First, investigate the pod named pod-01. It doesn't seem to be starting correctly.

Hint 1.1 💡

Before diving deep, what's the high-level status of the problematic pod? Use kubectl to check if it's even scheduled or attempting to run.

Hint 1.2 💡

For detailed troubleshooting information about a specific pod, including recent events and configuration details, which kubectl command provides the most comprehensive output?

You've found the problem with the pod-01 pod. Now, correct the pod's configuration so that it starts successfully.

Hint 2.1 💡

How can you change the definition of a resource that already exists in Kubernetes? There's a kubectl command specifically for editing live objects.

Hint 2.2 💡

Alternatively, you could delete the incorrect pod using kubectl delete and then create a new one with changes (either using kubectl run or kubectl apply with a corrected YAML file).

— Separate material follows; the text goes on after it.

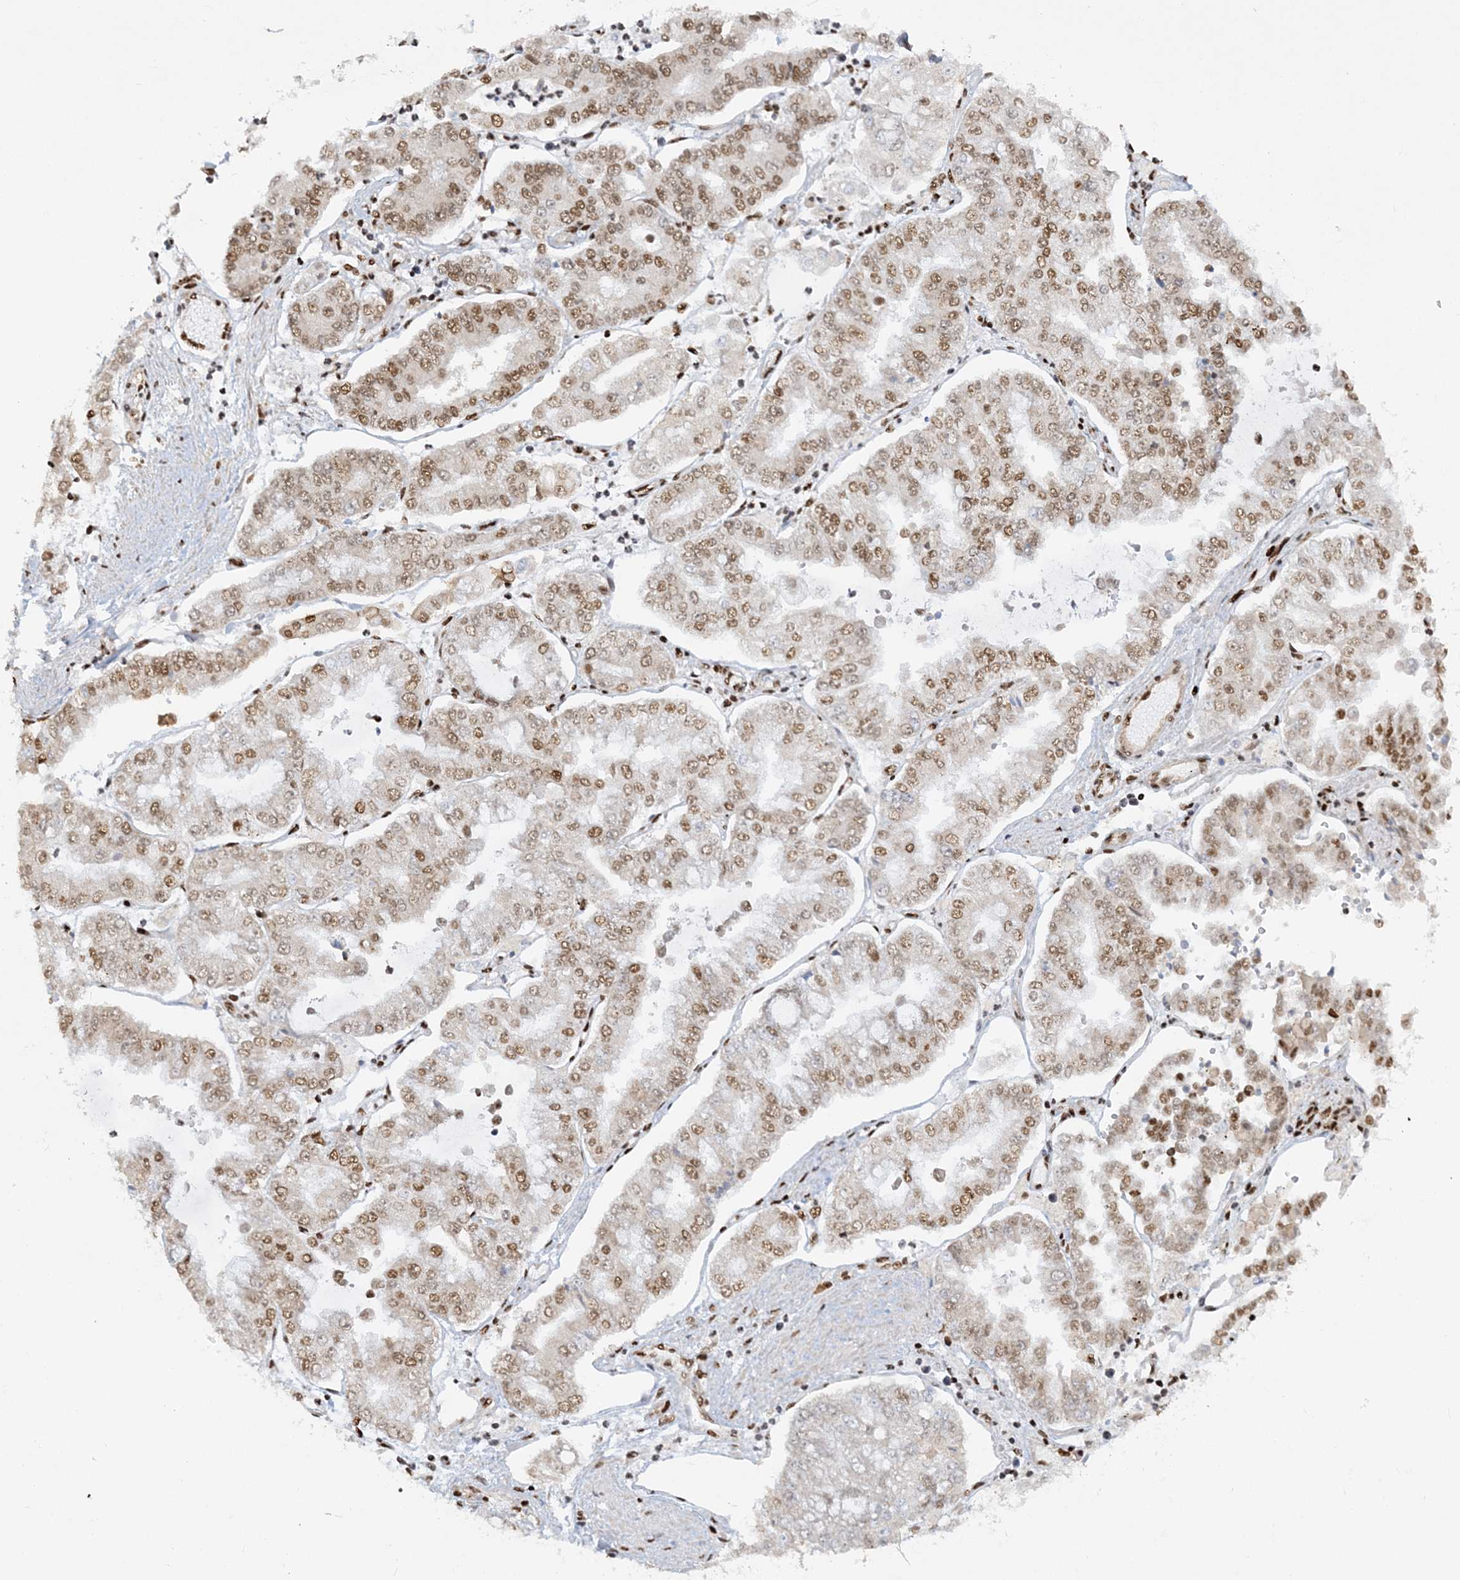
{"staining": {"intensity": "moderate", "quantity": ">75%", "location": "nuclear"}, "tissue": "stomach cancer", "cell_type": "Tumor cells", "image_type": "cancer", "snomed": [{"axis": "morphology", "description": "Adenocarcinoma, NOS"}, {"axis": "topography", "description": "Stomach"}], "caption": "Immunohistochemical staining of human stomach cancer reveals medium levels of moderate nuclear positivity in about >75% of tumor cells. The staining is performed using DAB brown chromogen to label protein expression. The nuclei are counter-stained blue using hematoxylin.", "gene": "DELE1", "patient": {"sex": "male", "age": 76}}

Now investigate the pod named pod-02. This one is also failing to run properly.

Hint 3.1 💡

To figure out why the pod-02 pod's container fails, you need to investigate. Which kubectl commands let you see detailed pod status, historical events, and the output logs from the container itself?

Hint 3.2 💡

Think about how Kubernetes objects are updated. Can you change every setting on a pod after it's created using commands like kubectl edit? Or are some core properties, perhaps like the main command a container runs, fixed at creation time?

Hint 3.3 💡

When direct editing isn't possible or appropriate for the change needed, a common workflow is to replace the existing object. What kubectl operations would achieve removing the old pod and creating a new one with the corrected configuration? Remember to use the original busybox:latest image.

Finally, investigate the pod-03 pod. It seems to be stuck and won't start.

Hint 4.1 💡

What does it usually mean when a pod remains in the Pending state for a long time? Use the primary kubectl command for detailed pod inspection to find out more about its current situation and history.

Hint 4.2 💡

Investigate the pod's specification (spec). Are there any fields related to where the pod is supposed to run? Compare these requirements to the properties of the available nodes in your cluster. How can you view node details?

This concludes Part 1, focusing on basic startup and scheduling issues.